* [Task directions]: All pictures are to be dropped, and the remaining data set down exactly.

* [Stored entries]:
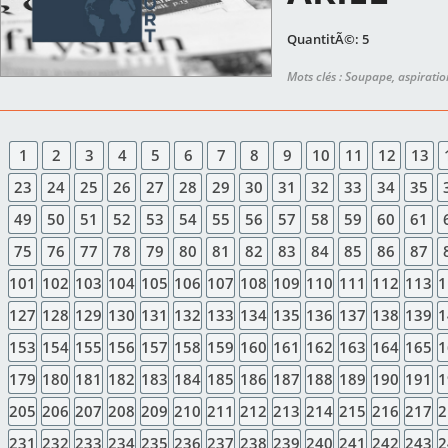
QuantitÃ©: 5
Mots clés : Soupape, aspiratio
1
2
3
4
5
6
7
8
9
10
11
12
13
23
24
25
26
27
28
29
30
31
32
33
34
35
49
50
51
52
53
54
55
56
57
58
59
60
61
75
76
77
78
79
80
81
82
83
84
85
86
87
101
102
103
104
105
106
107
108
109
110
111
112
113
1
127
128
129
130
131
132
133
134
135
136
137
138
139
1
153
154
155
156
157
158
159
160
161
162
163
164
165
1
179
180
181
182
183
184
185
186
187
188
189
190
191
1
205
206
207
208
209
210
211
212
213
214
215
216
217
2
231
232
233
234
235
236
237
238
239
240
241
242
243
2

* [Answer area]:
QuantitÃ©: 5
Mots clés : Soupape, aspiratio
1
2
3
4
5
6
7
8
9
10
11
12
13
23
24
25
26
27
28
29
30
31
32
33
34
35
49
50
51
52
53
54
55
56
57
58
59
60
61
75
76
77
78
79
80
81
82
83
84
85
86
87
101
102
103
104
105
106
107
108
109
110
111
112
113
1
127
128
129
130
131
132
133
134
135
136
137
138
139
1
153
154
155
156
157
158
159
160
161
162
163
164
165
1
179
180
181
182
183
184
185
186
187
188
189
190
191
1
205
206
207
208
209
210
211
212
213
214
215
216
217
2
231
232
233
234
235
236
237
238
239
240
241
242
243
2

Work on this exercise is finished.